→ TEXT EXCERPT
+ + + + +
UFO: Alien Invasion is a strategy video game in which the player fights aliens that are trying to take control of the Earth. The game is heavily influenced by the X-COM series, especially X-COM: UFO Defense.

It is based on a modified id Tech 2 engine, and runs on Linux, FreeBSD, OpenBSD, Microsoft Windows, AmigaOS 4, and Mac OS X for both PowerPC and Intel Macs. There is also a version for Android, published on Android Market.

Gameplay 

The game takes inspiration from the X-COM series by Mythos Games and MicroProse. However, it is neither a sequel nor a remake of any X-COM or other commercial title:  "What we as a team wanted to make is a brand new experience that tries to surpass the quality of games from 1992, rather than simply recreate them with flashier graphics." UFO: Alien Invasion is a squad-based tactical strategy game in the tradition of the classic X-COM series of games (the player controls a secret organization charged with defending Earth from a brutal alien enemy). The game aims to combine military realism with hard science-fiction and the weirdness of an alien invasion and the turn-based system is supposed to give the player pin-point control of the squad while maintaining a sense of pace and danger.

Like the original X-COM games, UFO:AI has two main modes of play: Geoscape mode and Tactical (also known as Battlescape) mode.
+ + + + +
→ DATA SHOWN

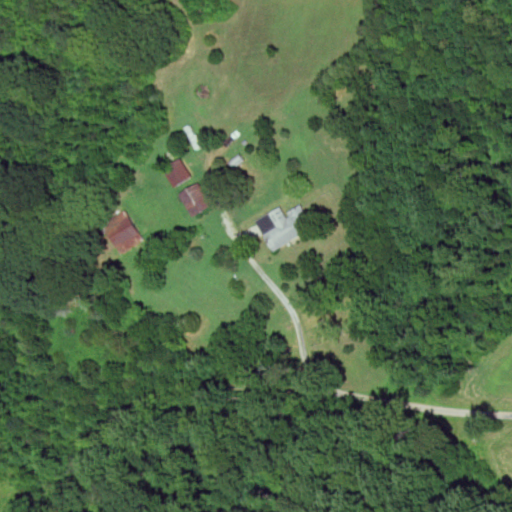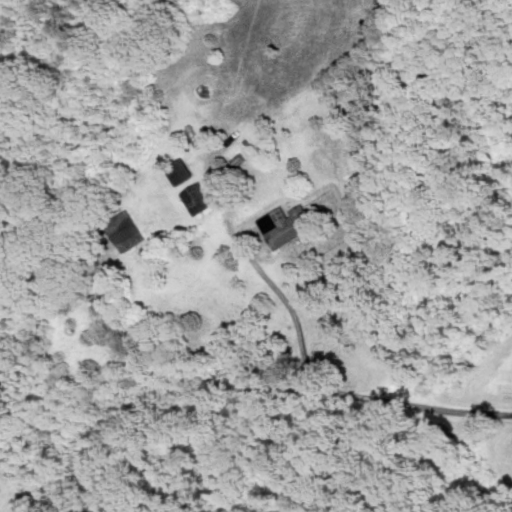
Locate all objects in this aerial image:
building: (178, 172)
building: (196, 199)
building: (285, 225)
road: (344, 392)
road: (180, 396)
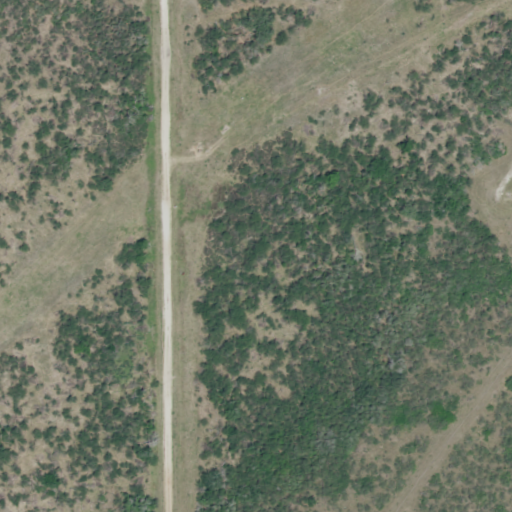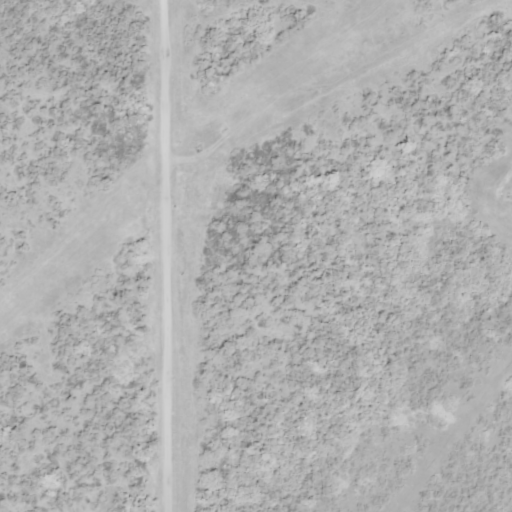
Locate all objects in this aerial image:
road: (163, 256)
+ + + + +
→ THE TASKS
1. Please translate this sentence from the passage on UFO: Alien Invasion into Spanish: "Like the original X-COM games, UFO:AI has two main modes of play: Geoscape mode and Tactical (also known as Battlescape) mode."
2. Answer these questions using the passage on UFO: Alien Invasion.
(a) Which X-COM title influenced the game most heavily?
(b) What engine is the game based on?
(c) Where was the Android version published?

→ TASK-BY-TASK RESULTS
1. Al igual que los juegos originales de X-COM, UFO:AI tiene dos modos de juego principales: el modo Geoscape y el modo Táctico (también conocido como Battlescape).

2.
(a) X-COM: UFO Defense
(b) A modified id Tech 2 engine
(c) On Android Market